American physiological psychologist

Robin Beth Kanarek (born April 8, 1946) is an American physiological psychologist and academic administrator specializing on nutrition and behavior. She is a retired professor of psychology from Tufts University School of Arts and Sciences, where she held the endowed John Wade Professorship from 2000 to 2019. Kanarek also served in several administrative leadership roles at Tufts, including as dean of the Graduate School of Arts and Sciences from 2002 to 2006 and as interim dean of the Friedman School of Nutrition Science and Policy from 2011 to 2014.

== Early life and education ==
Kanarek was born on April 8, 1946, in Pittsburgh, Pennsylvania. She studied at Antioch College where she served as a National Science Foundation research fellow at the American Museum of Natural History. She received a B.A. in biology in 1968.

Kanarek pursued her graduate studies at Rutgers University. She earned a M.S. in psychology in 1971. Her master's thesis was titled "Effort as a Determinant of Choice." She completed her Ph.D. in Psychology in 1974. Her dissertation, "The Energetics of Meal Patterns," focused on the behavioral neuroscience of nutrition and was published in the journal Physiology & Behavior in 1976.

During graduate school, Kanarek held instructor positions at Rutgers University and Jersey City State College. She was a postdoctoral fellow at Harvard University's department of nutrition and a research fellow in the endocrinology division at the David Geffen School of Medicine at UCLA. She held an early research fellowship at Tufts University.

== Career ==
After her fellowship at UCLA, Kanarek returned to Tufts University School of Arts and Sciences for the remainder of her career. She began as a research assistant professor and was promoted to associate professor from 1983 to 1989 and full professor of psychology from 1989 to 2000. Kanarek served as editor-in-chief of the journal Nutrition and Behavior from 1980 to 1987 and as associate editor of Nutritional Neuroscience. She held an appointment as an adjunct professor of nutrition beginning in 1989 and was a professor at the Friedman School of Nutrition Science and Policy.

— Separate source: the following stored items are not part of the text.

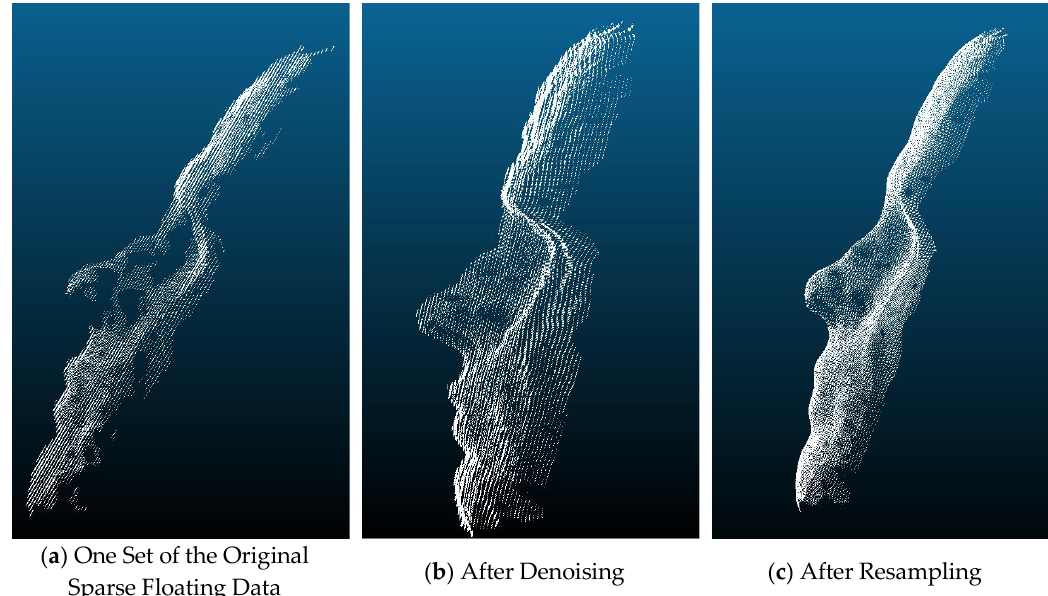
Figure 2. Simulated effects of denoising and resampling of the original floating data.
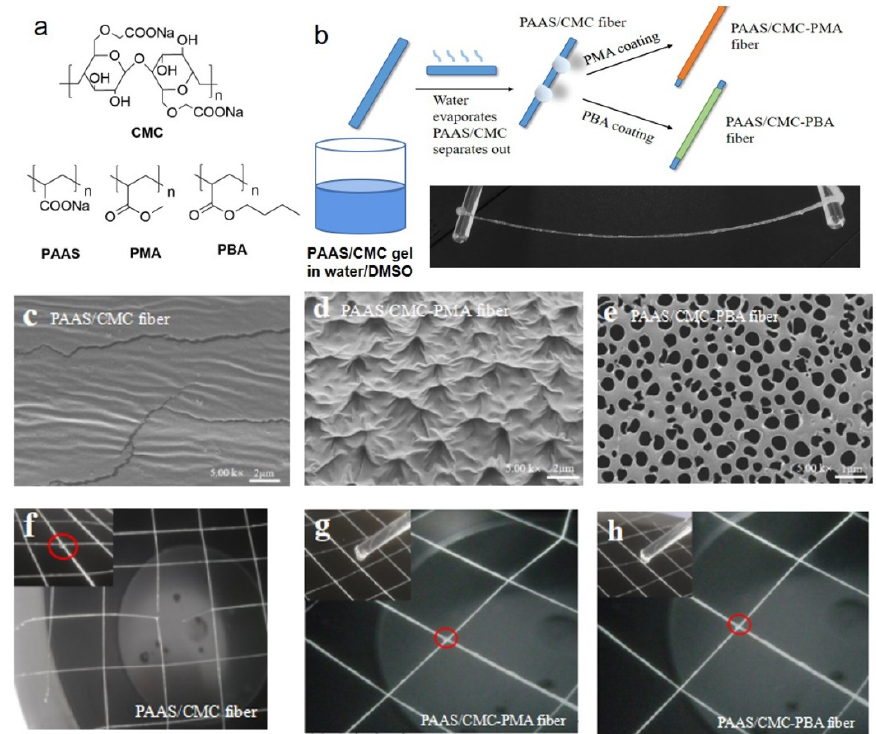
Figure 12. ( a ) Chemical structure of carboxymethyl cellulose (CMC), sodium polyacrylate (PAAS), PMA and polybutyl acrylate (PBA). ( b ) Preparation of conductive hydrogel fibers by gel spinning. Inserted image shows the photo picture of as-prepared PAAS/CMC fiber. SEM images of the surface of ( c ) PAAS/CMC fiber, ( d ) PAAS/CMC-PMA fiber and ( e ) PAAS/CMC-PBA fiber. The water resistance test of hydrogel fibers: ( f ) PAAS/CMC fiber web is quickly dissolved by liquid water, water droplets would not damage the hydrophobic PAAS/CMC-PMA fiber ( g ) and PAAS/CMC-PBA fiber ( h ). Red circles represent thorn-like structure indicating cratering effects after encountering liquid water. Adapted from Ref. [114]. Note that PAAS in this Figure corresponds to our PA sodium salt.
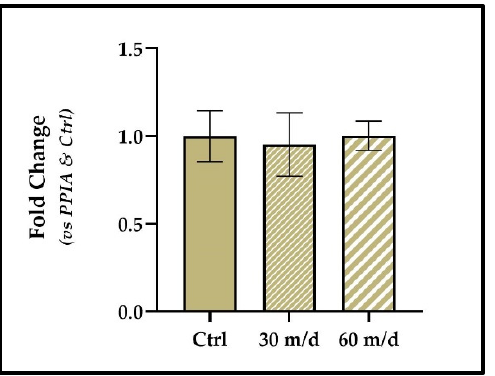
Figure 6. Gene expression of YWHAZ in primary human bone marrow-derived MSCs stimulated for 30 and 60 min per day versus PPIA and the unstimulated control. N = 3 for all groups.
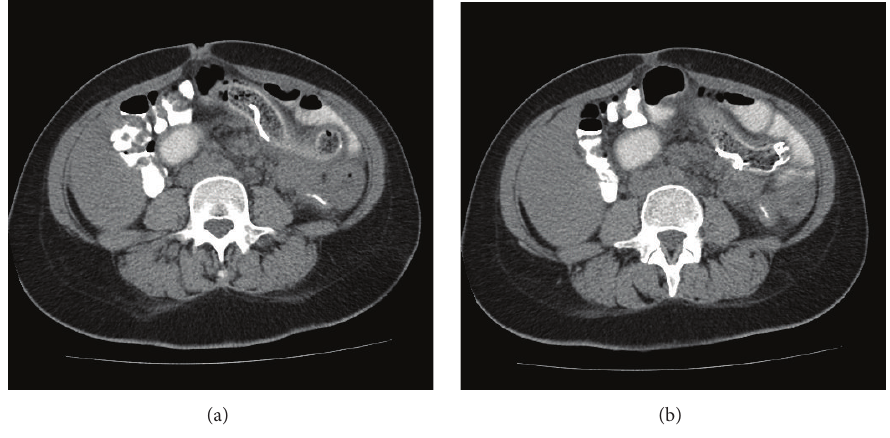
Figure 1: CT images revealing a calcified object inside bowel lumen.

In 2000, Kanarek was named the John Wade Professor, an endowed position she held until 2019. Within the psychology department, she served as deputy chair and subsequently as chair for two terms. Kanarek was dean of the Graduate School of Arts and Sciences from 2002 to 2006. She served a three-year term as the interim dean of the Gerald J. and Dorothy R. Friedman School of Nutrition Science and Policy from 2011 to 2014.

=== Research ===
Kanarek's research focused on physiological psychology, the regulation of food intake, and the behavioral neuroscience of nutrition. Her work has investigated the effects of nutritional variables on the development of obesity and diabetes, factors influencing diet selection in humans and animals, and the role of nutrients and physical activity on the consequences of psychoactive drugs. Her research examined the effects of obesity and diabetes on cognitive behavior, the relationship between nutrition and cognition in children and adults, and the role of exercise

Her books include Nutrition and Behavior: New Perspectives (1991), Nutritional Neuroscience (2005), Nutrition and Behavior, A Multidisciplinary Approach (1st ed. 2006, 2nd ed. 2011), and Diet, Brain, Behavior: Practical Implications (2011). She served as a principal investigator on NIH grants beginning in 1978.

== Personal life ==
Kanarek married in 1986 and has two sons. She has completed several triathlons. She is a member of a women's triathlon team and has served as an outreach coordinator for AimTriTeam, an organization dedicated to helping women participate in the sport.